Implantation bleeding is harmless. But some serious conditions may also cause vaginal bleeding during the first trimester. Here are a few of them:
This is when blood pools up between the uterine wall and the chorionic membrane, which protects the amniotic sac. Subchorionic hematomas usually occur in women who are 10-20 weeks pregnant. But it can happen at earlier stages as well.
Women with subchorionic hematoma are at increased risk of miscarriage and are more likely to have placental abruption. This is when the placenta detaches from the uterus. The only way to know for sure if you’re experiencing subchorionic hematoma is to get an ultrasound.
In about 1.3-2.4% of pregnancies, the embryo implants outside the womb. This is known as an ectopic pregnancy and it typically happens in the fallopian tube. While rare, ectopic pregnancies are serious and can lead to internal bleeding. For this reason, they need prompt medical attention.
Symptoms of ectopic pregnancy include heavy bleeding, low back pain, and cramping or pain on one side of the abdomen. If you experience these symptoms contact your doctor right away.
Early pregnancy loss
Heavy bleeding is more common in pregnancies that miscarry. And while devastating, around 10% of pregnancies result in early miscarriages.
While vaginal bleeding is the most common sign of miscarriage. It can vary from light spotting to brownish discharge, to a heavy flow with clots.
Cramping, pain, or passing tissue from your vagina are other clues you may be having an early pregnancy loss. If you suspect this, know it’s not your fault and you’re not alone. Reach out and surround yourself with a support system to help you through this difficult time.
This is a pregnancy complication where a non-cancerous tumor grows in the uterus. In molar pregnancies, the placenta tissue is filled with fluid-filled cysts.
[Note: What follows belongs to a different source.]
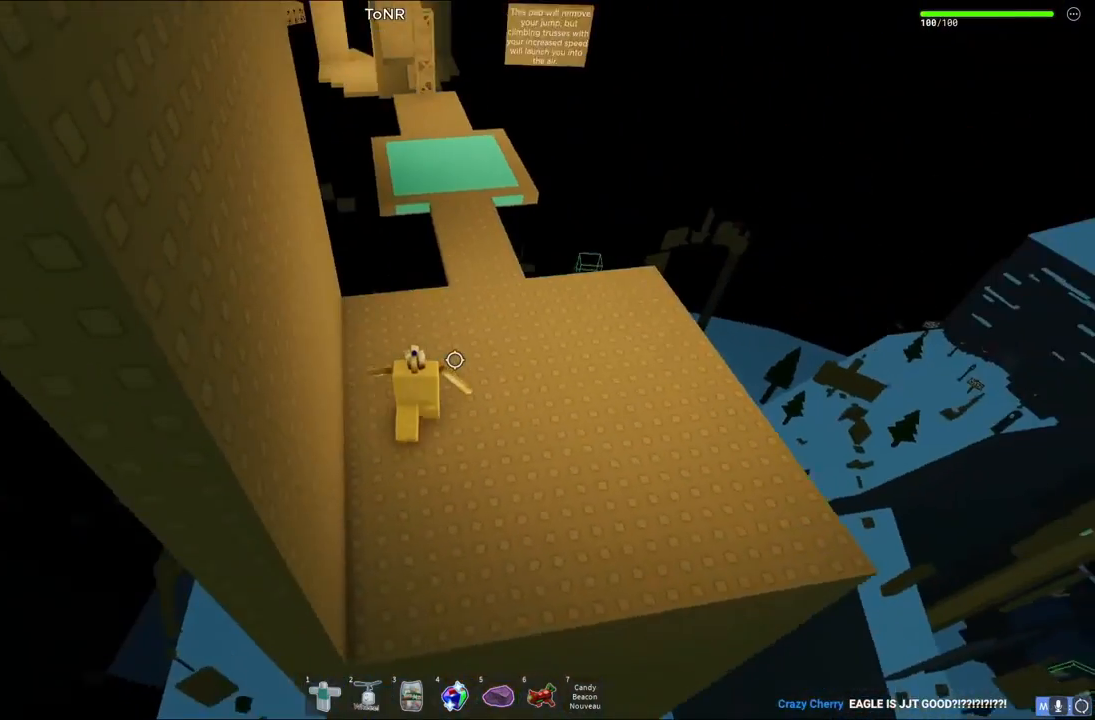
{"keys": ["w"], "events": [[83, "w", "down"], [250, "d", "down"], [333, "d", "up"]]}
In some molar pregnancies, a fetus will develop. But because there’s no placenta to nourish it, the fetus is unable to survive.
Molar pregnancies may cause symptoms such as:
- Vaginal bleeding
- Severe nausea
- Abdominal pressure or pain
- The passage of grape-like cysts
When to See a Doctor👨⚕️
It’s always a good idea to check in with your health care provider anytime you have unusual vaginal bleeding. This is especially true if you bleed heavily, or the bleeding is accompanied by blood clots or pain.
While it may be implantation bleeding, it could be something more serious. Visiting your healthcare provider is the only way to know for sure. They can order blood tests or an ultrasound to uncover the cause of your bleeding.
- Implantation bleeding is light bleeding or spotting that occurs when the fertilized egg attaches to the lining of the uterus.
- Implantation bleeding is typically light and occurs around 10-14 DPO, or the week before your expected period.
- Some theorize that heavy implantation bleeding could be a sign of carrying twins. Yet currently, there’s no research to back this up.
- Heavy implantation bleeding isn’t the norm and could be a sign of an underlying health condition. This includes ectopic pregnancy, miscarriage, molar pregnancy, or subchorionic hematoma.
- Contact your doctor if you experience any unusual bleeding, or if you have other symptoms such as pain or blood clots.